Hello
With all the ideas and discussions about more international rail services could we see all of st pancras upstairs given to international use, i keep reading that its to small, could east midlands fit into kings cross or somewhere else?
To expand a bit...
Re all of upstairs being for international use:
It would be possible, in terms of space/geometry, to swing some connections from the international tracks across to the west and take over the EM route line. However, that would (of course) mean a lot of reshuffling of the station approaches; it would also mean massively lengthening the EM platforms to match the length of the trains, which would mean that level would all become platform space again, and other facilities at that level such as the champagne bar would have to go (ah - so not such a crazy scheme after all...);
and you would also need to lose a lot of the main passenger concourse - below where you'd (re)placed the platforms - for passenger access to the new platforms and for extra security/passport checking areas etc. So - geometrically (and presumably structurally) not
impossible; but you'd run out of space for other things. So not really a go-er.
Re sending EM trains to Kings Cross or somewhere else:
The EM tracks can't access KX - there's simply no way for them to get to the right place at the right level, and no relevant existing connections (especially if the area is filled up with your new links from the international tracks emerging from their tunnel...). Unlike the many south London connections which allow services from various destinations to get to a variety of terminals, there isn't the same interlinking in north London. In principle, trains from the EM line could access the GOBLIN route, thence - eventually, via Clapton - Liverpool Street. Similarly, they could in principle turn off at Brent Cross West and make their circuitous way via Acton Central and Barnes Bridge ... to Waterloo. But apart from folks from Sheffield not wanting a half-hour (or more) scenic ride round London suburbs added to their journey, neither these connecting routes nor these terminal stations are sitting there with lots of spare capacity waiting for a use.

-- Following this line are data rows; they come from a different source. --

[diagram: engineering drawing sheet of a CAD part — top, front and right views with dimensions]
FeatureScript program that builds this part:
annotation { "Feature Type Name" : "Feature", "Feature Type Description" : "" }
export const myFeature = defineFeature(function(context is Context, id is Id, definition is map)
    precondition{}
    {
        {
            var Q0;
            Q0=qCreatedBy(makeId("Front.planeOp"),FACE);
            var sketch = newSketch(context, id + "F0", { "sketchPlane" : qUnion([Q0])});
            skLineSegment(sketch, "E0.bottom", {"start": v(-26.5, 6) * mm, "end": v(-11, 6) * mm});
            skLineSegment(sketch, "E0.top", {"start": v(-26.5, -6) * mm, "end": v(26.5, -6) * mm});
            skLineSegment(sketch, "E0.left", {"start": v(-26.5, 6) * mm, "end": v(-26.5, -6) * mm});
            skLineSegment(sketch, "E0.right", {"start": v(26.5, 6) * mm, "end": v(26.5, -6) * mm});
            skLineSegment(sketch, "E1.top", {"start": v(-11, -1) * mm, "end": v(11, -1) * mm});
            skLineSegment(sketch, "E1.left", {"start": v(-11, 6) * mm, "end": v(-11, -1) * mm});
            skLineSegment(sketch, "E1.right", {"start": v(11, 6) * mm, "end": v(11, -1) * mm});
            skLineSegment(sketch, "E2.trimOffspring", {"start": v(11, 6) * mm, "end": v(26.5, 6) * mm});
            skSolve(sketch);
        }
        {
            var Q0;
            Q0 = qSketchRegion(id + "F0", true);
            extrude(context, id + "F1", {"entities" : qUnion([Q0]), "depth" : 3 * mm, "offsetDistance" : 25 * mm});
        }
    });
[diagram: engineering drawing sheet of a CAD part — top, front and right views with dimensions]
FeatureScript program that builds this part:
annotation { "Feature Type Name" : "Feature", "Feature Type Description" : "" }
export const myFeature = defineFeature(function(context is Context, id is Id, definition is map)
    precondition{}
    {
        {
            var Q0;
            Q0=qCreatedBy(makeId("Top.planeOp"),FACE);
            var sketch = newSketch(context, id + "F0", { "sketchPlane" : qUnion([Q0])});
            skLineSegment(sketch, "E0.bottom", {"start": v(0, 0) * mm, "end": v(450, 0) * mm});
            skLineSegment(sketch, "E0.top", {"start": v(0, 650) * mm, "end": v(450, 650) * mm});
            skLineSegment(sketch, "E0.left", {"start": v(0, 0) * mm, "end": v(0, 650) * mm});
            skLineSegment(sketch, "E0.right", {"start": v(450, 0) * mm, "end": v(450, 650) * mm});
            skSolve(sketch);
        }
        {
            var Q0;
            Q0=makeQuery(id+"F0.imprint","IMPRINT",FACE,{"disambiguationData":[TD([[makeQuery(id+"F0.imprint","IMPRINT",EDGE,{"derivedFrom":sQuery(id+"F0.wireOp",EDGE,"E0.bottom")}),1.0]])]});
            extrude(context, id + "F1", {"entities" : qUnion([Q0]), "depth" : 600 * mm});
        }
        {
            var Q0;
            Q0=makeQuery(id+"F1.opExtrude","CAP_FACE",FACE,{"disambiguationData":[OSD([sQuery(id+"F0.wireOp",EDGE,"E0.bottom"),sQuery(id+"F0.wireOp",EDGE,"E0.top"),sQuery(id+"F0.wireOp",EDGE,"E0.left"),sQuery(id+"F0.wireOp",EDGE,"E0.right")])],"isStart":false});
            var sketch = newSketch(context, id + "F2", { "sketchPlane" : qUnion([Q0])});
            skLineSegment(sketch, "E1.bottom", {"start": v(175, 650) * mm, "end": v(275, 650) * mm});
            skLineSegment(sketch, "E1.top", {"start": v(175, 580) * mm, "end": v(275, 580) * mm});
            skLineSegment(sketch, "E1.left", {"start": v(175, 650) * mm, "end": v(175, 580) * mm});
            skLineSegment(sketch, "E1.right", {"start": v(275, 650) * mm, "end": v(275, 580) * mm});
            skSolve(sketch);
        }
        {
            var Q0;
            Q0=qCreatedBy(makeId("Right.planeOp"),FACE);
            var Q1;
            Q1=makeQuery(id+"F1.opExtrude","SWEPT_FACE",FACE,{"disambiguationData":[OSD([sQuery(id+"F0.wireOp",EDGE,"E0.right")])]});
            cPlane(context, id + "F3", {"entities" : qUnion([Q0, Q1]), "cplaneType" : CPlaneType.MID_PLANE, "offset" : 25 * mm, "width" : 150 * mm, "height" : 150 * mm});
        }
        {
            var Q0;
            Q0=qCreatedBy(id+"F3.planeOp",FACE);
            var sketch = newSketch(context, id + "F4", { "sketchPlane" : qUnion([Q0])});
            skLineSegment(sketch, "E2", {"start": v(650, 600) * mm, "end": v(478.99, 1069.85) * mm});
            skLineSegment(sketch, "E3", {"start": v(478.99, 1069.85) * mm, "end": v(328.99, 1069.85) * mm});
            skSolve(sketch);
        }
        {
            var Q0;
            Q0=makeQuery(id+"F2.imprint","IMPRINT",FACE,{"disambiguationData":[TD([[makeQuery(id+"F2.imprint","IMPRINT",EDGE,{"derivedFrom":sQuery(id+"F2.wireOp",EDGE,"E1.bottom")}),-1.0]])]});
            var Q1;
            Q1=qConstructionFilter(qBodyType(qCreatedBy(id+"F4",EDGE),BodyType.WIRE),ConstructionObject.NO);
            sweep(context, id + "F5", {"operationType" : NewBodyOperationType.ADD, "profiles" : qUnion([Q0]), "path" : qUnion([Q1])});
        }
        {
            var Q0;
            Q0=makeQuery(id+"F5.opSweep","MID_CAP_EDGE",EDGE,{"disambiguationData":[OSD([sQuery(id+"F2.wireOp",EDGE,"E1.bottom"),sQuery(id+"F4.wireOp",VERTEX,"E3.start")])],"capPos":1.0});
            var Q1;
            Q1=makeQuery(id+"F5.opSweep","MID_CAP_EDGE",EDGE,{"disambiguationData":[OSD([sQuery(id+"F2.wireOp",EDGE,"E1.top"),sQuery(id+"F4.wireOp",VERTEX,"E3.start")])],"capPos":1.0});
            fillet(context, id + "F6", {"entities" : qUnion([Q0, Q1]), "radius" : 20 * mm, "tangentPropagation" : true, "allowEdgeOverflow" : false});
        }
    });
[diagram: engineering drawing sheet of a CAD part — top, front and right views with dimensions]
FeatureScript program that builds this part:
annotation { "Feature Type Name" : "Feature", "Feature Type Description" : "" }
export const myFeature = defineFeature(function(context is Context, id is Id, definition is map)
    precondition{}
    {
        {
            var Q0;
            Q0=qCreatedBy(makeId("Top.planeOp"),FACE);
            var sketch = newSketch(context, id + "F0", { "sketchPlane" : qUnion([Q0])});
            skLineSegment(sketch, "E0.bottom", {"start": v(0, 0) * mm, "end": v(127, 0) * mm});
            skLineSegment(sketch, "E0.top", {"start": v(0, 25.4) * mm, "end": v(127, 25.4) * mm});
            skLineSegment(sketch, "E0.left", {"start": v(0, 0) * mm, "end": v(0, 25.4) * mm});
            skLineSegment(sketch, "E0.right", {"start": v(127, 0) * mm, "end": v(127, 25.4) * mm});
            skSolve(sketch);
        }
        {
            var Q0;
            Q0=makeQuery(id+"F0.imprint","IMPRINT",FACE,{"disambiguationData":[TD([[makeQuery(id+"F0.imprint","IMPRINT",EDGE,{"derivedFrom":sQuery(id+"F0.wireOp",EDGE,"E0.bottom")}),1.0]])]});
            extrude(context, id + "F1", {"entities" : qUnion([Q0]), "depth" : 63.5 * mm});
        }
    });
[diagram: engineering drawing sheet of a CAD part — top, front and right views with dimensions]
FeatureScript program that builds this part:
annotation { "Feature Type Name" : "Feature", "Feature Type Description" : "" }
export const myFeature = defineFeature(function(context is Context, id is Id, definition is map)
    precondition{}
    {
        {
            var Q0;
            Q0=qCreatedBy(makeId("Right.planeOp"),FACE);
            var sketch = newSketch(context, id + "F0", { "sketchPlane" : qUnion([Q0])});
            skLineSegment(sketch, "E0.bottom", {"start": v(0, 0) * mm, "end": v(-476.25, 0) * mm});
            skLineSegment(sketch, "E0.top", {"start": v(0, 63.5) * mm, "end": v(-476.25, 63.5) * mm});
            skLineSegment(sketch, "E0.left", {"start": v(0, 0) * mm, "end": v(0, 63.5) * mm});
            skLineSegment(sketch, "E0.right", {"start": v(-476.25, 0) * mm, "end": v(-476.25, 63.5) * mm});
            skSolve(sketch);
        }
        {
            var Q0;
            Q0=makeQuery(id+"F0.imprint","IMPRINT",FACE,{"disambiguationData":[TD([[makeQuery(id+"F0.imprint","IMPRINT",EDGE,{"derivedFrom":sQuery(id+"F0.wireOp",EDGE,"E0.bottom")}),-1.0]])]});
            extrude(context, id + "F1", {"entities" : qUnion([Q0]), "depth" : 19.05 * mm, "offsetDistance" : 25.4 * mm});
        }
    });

To divert longer distance EM route services to another London radial route completely, they'd have to leave their existing route at least as far back as Bedford (more business for EWR?), if not Leicester. Which in turn would mean that all services stopping at any station at all which is south of that divergence point [unless you say that they should all lose all their rail services] would have to become, in effect, Thameslink trains, coming into central London using the Thameslink tunnels rather than the route into St P proper. But ... the Thameslink core wouldn't have capacity to take all the EM stoppers/semi-fasts (and where would you terminate them anyway?).